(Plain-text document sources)
◆ ◆ ◆ ◆
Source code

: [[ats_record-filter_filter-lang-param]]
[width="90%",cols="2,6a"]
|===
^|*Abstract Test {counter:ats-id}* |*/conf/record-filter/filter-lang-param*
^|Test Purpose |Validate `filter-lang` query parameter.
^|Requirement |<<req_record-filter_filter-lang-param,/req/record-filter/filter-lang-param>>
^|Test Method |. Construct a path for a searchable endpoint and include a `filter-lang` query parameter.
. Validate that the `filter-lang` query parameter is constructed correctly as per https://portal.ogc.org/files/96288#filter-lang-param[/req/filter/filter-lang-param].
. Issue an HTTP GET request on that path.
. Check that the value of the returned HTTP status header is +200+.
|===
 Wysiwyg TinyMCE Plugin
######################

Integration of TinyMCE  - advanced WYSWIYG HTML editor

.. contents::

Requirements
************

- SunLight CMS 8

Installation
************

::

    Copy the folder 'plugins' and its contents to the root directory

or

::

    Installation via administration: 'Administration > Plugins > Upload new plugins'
◆ ◆ ◆ ◆
**PROBLEM REQUIREMENTS:** The required result is an exact repetition of the lines from the one containing "- SunLight CMS 8" through the last line of the data.

**EXPECTED OUTPUT:**
- SunLight CMS 8

Installation
************

::

    Copy the folder 'plugins' and its contents to the root directory

or

::

    Installation via administration: 'Administration > Plugins > Upload new plugins'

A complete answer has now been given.